The DNAinfo archives brought to you by WNYC.
Read the press release here.

Police Bond With Students Over A Chess Board

By Kayla Martinez | July 27, 2017 6:27am
 Officers sit down with students to play a game of chess.
Officers sit down with students to play a game of chess.
View Full Caption
DNAinfo/Kayla Martinez

NEAR WEST SIDE — Chicago Police officers and high school students are learning to play chess together in an attempt to build positive relationships between police and the city's young people.

The "Cops and Kids" Initiative is a program developed by Chicago Public Schools and the Renaissance Knights Chess Foundation in partnership with the Chicago Police Department.

The program runs daily for three weeks in the summer at Whitney Young High School, and serves 18 students from four different high schools: Kelly, Community Christian Alternative Academy, Whitney Young and Walter Payton.

Both the police officers and some of students were new to the game of chess. Some students on chess teams actually showed police how to play.

Aside from bring cops and kids together, the program also offers college readiness workshops and college tours.

Sylvia Jordan, the manager of academic competitions for CPS, partnered with Renaissance Knights president David Heiser to create the program.

"Often times, kids idolize the wrong person.

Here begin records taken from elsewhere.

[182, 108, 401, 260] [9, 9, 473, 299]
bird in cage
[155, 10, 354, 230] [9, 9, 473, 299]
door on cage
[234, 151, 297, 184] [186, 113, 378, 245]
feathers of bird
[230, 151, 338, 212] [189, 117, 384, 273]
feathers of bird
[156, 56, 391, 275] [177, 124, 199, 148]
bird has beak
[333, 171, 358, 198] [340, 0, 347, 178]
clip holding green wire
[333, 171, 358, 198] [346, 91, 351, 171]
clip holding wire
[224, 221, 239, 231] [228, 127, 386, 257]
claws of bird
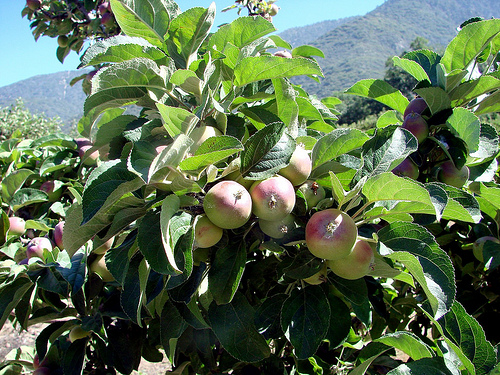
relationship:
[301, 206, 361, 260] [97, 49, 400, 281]
peach on tree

So you know, as opposed to fearing officers or viewing them in a negative light we wanted them to build a positive relationship and looks at a police officer as a role model in the community," Jordan said.

The program hopes to promote positive relations between the youths and Chicago Police officers. [DNAinfo/Kayla Martinez]

For officers, the program offers an opportunity to become more in tune with the young people.

"It's great because some of these kids get a chance to interact with police [in a way] that they normally don't, in a positive way," Officer Dillard Fisher said. "To experience police officers in another light is also always a positive thing to show the young men that we're just like them, we're just people and we just learned how to play chess ourselves."

Beyond the program, Jordan said they hope to encourage students of the program to encourage others to participate and be "positive citizens in the community."

"What we're trying to teach the kids to do is be advocates in their home communities as well as their school communities," Jordan said. "And promote peace and promote non-violence through their experience via chess and via the programs."

Cops and Kids will continue throughout the school year in a new after-school program at several schools, participating in tournaments throughout the year.